There's no need to record anything to make that connection and mark you as a good target for an ad for that shopping centre.

They know your friend has been there, that he was searching for info on the place beforehand, that you're his friend, and that he called you soon after. He might have posted on Facebook about his new job too.

All of that is an indicator that he's interested in this place, which makes the fact that he called you an indicator that he's recommended it to you. Bingo. Here's an ad for this place where all their signs indicate that you're a likely candidate to visit.

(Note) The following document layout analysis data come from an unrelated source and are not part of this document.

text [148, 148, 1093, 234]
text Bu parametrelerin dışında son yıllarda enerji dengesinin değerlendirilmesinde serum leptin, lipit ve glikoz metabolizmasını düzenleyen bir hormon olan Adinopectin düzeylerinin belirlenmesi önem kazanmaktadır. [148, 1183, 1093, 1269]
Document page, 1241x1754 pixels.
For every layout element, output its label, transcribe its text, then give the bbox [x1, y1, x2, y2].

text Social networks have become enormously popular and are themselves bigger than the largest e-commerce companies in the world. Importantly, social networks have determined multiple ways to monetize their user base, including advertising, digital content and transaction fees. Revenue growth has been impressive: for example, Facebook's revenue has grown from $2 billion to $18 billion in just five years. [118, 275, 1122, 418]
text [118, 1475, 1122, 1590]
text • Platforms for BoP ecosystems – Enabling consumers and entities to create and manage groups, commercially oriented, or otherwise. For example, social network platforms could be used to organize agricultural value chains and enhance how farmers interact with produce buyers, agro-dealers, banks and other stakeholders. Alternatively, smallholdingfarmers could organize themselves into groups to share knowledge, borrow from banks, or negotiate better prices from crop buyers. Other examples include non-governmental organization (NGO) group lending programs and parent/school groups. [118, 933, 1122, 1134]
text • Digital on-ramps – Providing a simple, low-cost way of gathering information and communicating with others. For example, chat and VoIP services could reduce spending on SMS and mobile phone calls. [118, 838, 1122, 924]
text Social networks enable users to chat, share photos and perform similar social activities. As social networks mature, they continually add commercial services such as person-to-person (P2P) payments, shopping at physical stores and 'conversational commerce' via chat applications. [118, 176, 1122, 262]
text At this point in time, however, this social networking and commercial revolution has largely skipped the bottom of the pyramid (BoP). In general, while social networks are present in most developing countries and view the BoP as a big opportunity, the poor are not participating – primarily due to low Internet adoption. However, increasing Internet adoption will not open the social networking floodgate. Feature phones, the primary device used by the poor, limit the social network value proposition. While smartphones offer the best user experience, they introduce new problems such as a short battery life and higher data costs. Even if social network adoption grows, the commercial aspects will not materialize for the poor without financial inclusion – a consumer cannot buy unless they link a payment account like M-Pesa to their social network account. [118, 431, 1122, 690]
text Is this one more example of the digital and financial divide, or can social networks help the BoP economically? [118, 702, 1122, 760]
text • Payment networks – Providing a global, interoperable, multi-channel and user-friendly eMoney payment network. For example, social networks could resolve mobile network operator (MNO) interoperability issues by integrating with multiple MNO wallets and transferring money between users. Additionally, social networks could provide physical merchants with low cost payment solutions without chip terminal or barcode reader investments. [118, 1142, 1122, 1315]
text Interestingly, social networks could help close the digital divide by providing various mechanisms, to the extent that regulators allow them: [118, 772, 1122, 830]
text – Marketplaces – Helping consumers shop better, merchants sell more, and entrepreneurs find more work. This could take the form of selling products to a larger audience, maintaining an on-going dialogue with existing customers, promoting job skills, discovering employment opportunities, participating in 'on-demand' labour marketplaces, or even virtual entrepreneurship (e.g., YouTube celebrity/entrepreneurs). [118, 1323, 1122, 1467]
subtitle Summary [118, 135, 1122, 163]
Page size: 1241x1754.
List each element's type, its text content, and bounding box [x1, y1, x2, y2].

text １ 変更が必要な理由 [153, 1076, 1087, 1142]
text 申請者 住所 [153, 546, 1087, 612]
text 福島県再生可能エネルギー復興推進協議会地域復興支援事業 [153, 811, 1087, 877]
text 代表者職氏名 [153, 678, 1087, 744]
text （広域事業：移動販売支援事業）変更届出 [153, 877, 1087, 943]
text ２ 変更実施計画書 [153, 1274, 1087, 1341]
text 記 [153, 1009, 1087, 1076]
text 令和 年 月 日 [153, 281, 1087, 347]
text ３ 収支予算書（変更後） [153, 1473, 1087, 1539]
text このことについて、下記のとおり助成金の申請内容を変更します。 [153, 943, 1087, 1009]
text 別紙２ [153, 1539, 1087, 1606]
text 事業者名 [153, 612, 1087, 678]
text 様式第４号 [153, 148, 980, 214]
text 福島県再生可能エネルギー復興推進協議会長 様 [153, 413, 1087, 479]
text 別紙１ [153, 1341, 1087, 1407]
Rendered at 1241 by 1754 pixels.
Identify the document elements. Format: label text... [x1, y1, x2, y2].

Those are the kinds of connections that these ad networks are designed to make. And the fact that you got an ad even though you were talking about him working there rather than about how great it is and that you should visit is evidence that it's making relatively dumb connections rather than basing it on the contents of any conversation.
 

Aussiebattler

Member
Oct 27, 2017
251
Sydney
You never went to this area, but your friend is starting to go there everyday for work. Google knows it (and even understands that he works here). Then tracking knows that you were around this friend, and this is linked to the shopping center...
He was starting the next week, no need to act like I'm a dumb cunt for believing it might be possible that they're listening to us.
 
Jun 14, 2019
599
Even if it ever came out all these company's were basically recording, i can guarantee most would still carry on using them due to how far too many people require these things to live their lives
 

Aussiebattler

Member
Oct 27, 2017
251
Sydney
There's no need to record anything to make that connection and mark you as a good target for an ad for that shopping centre.

They know your friend has been there, that he was searching for info on the place beforehand, that you're his friend, and that he called you soon after. He might have posted on Facebook about his new job too.

All of that is an indicator that he's interested in this place, which makes the fact that he called you an indicator that he's recommended it to you. Bingo. Here's an ad for this place where all their signs indicate that you're a likely candidate to visit.

Those are the kinds of connections that these ad networks are designed to make. And the fact that you got an ad even though you were talking about him working there rather than about how great it is and that you should visit is evidence that it's making relatively dumb connections rather than basing it on the contents of any conversation.
Thank you for not being a smug prick about it like the other guy :)
 

show me your skeleton

#1 Bugsnax Fan
Member
Oct 28, 2017
15,593
skeleton land
The amount of liability a company would expose itself to would be breathtaking, as Keanu would say, if they did this. The reputational damage would also be sizable.
we say this but as proven in this very thread (plus that one that claims they 'respect privacy' but love google) everyone's still using their incredible spying devices. one of them even had conclusive proof but decided to give it to their mother anyway!